> **To-do item**
Below are some entries. Copy each line in them that holds "primitives".

=== Begin Enclosure ===

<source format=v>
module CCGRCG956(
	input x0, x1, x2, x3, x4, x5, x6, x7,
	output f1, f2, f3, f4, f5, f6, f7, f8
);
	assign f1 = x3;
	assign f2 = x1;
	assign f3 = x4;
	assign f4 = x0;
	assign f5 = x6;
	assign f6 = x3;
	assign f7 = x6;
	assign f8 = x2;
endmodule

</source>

=== End Enclosure ===
=== Begin Enclosure ===

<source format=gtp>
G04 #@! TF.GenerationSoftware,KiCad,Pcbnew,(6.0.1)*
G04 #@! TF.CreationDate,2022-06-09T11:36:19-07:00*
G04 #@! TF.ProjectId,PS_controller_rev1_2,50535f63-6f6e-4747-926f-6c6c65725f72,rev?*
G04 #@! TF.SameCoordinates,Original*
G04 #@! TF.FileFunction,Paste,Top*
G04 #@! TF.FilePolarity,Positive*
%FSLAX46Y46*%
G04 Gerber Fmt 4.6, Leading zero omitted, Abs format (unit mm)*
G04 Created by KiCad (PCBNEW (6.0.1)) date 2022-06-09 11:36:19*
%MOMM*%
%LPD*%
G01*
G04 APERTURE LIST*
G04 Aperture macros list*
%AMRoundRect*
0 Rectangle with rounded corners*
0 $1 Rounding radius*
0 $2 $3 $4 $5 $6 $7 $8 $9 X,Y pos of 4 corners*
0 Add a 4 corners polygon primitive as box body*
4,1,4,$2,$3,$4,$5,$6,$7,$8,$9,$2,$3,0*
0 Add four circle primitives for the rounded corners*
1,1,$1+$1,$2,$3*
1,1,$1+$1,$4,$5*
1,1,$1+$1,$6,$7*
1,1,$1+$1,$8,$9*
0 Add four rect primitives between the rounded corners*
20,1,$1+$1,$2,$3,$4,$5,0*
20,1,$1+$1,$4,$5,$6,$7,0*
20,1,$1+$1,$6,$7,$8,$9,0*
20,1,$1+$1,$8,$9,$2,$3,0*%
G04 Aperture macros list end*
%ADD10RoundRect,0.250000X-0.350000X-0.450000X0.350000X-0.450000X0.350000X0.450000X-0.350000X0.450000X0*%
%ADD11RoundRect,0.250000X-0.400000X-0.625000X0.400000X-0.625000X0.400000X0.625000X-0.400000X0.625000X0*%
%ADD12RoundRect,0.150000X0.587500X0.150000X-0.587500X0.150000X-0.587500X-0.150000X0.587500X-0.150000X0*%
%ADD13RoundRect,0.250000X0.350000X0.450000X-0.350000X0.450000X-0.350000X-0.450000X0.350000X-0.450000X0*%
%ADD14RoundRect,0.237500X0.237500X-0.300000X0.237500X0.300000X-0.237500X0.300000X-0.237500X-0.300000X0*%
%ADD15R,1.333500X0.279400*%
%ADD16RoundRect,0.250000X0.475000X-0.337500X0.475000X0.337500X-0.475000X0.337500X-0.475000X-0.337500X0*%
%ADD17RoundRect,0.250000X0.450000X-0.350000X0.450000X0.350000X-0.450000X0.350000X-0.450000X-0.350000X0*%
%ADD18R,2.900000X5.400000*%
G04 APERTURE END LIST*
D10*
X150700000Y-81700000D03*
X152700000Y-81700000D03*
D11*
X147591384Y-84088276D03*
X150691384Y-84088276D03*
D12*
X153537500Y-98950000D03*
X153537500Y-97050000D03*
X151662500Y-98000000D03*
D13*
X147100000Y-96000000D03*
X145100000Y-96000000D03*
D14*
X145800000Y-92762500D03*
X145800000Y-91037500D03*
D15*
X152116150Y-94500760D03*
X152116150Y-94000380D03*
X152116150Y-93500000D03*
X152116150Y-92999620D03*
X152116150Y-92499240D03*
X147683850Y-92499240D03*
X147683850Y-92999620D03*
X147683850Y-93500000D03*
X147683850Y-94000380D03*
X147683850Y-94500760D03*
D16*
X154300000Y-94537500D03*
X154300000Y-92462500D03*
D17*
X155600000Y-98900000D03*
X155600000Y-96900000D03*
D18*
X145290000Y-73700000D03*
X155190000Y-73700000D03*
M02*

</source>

=== End Enclosure ===

> **Worked solution**
0 Add four circle primitives for the rounded corners*
0 Add four rect primitives between the rounded corners*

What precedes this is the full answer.